What is expected: Retype, word for word, every line from the one holding "middle dip: (1078, 865)" through the one holding "pinky tip: (1114, 934)" in the entries below, both included, and only those lines.
━━━ Data provided
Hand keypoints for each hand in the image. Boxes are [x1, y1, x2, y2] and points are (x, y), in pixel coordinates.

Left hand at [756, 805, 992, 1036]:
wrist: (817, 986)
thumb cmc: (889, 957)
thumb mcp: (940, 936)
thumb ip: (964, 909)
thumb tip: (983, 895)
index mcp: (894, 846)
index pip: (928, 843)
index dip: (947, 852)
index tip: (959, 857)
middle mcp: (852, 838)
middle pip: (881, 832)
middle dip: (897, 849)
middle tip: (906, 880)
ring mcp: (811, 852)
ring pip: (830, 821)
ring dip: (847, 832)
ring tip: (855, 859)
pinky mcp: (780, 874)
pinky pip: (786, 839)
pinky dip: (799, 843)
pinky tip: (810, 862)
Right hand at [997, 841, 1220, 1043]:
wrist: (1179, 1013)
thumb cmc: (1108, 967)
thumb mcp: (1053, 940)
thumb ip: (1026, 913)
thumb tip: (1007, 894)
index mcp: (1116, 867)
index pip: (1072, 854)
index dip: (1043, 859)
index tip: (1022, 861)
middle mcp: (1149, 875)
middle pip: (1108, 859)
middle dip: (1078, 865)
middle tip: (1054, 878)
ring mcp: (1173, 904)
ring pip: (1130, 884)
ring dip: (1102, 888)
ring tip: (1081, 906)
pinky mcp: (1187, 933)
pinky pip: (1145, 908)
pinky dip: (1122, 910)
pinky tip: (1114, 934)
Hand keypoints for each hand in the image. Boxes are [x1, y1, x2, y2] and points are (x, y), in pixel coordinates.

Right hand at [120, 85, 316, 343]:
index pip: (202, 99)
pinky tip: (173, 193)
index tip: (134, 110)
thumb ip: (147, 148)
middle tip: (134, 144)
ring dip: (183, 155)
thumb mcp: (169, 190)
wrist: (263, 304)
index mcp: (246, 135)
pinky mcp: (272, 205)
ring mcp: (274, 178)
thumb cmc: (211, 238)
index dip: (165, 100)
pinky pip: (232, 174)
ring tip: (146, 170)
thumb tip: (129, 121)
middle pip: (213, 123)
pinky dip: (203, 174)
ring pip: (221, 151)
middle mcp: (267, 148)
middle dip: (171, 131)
━━━━━━
━━━ Data provided
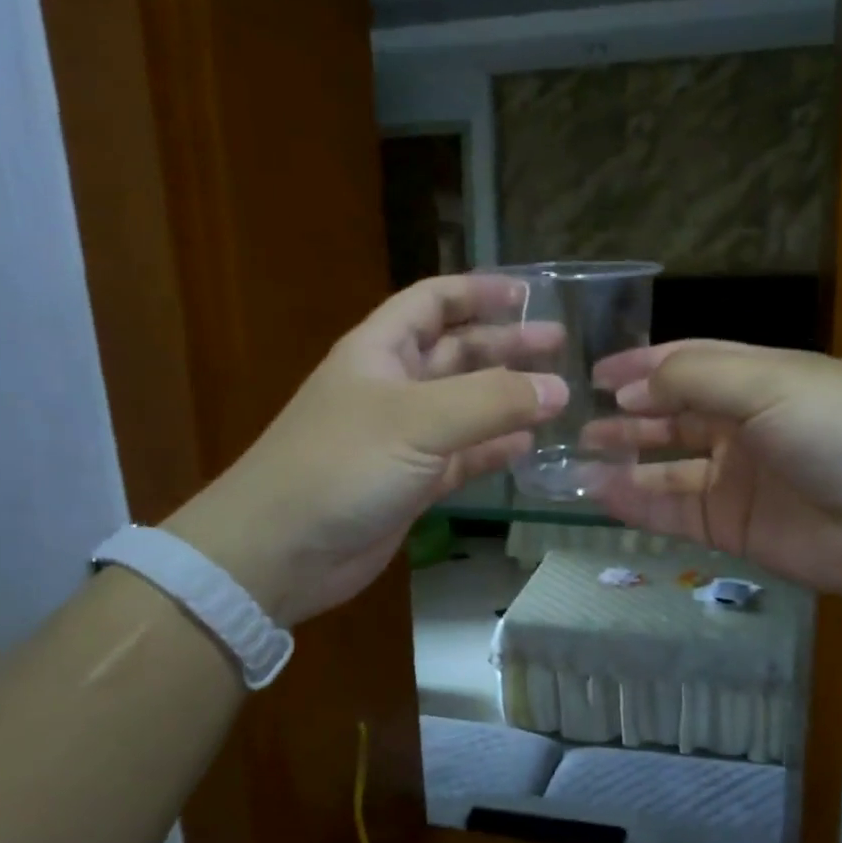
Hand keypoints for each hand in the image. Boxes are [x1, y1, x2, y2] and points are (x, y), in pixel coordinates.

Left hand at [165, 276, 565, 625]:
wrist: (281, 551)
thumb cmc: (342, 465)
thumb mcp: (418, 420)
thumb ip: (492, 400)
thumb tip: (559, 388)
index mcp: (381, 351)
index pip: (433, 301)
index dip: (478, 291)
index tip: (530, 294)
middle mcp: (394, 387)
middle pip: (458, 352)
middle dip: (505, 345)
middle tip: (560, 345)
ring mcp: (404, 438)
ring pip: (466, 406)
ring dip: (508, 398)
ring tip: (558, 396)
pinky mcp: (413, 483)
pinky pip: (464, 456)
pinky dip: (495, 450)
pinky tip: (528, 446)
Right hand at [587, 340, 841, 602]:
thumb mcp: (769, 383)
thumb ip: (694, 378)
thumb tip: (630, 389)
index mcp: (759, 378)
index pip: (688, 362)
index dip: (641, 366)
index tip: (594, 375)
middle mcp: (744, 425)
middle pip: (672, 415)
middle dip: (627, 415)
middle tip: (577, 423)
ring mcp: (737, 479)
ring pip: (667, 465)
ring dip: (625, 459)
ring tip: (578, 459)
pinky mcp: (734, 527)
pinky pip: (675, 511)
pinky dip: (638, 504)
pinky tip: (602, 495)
━━━━━━
Response:
middle dip: (1078, 865)
middle tip: (1054, 878)
ring mcp: (1173, 904)
ring pip: (1130, 884)
ring dip: (1102, 888)
ring tip: (1081, 906)
pinky mcp: (1187, 933)
pinky pip: (1145, 908)
pinky dip: (1122, 910)
pinky tip: (1114, 934)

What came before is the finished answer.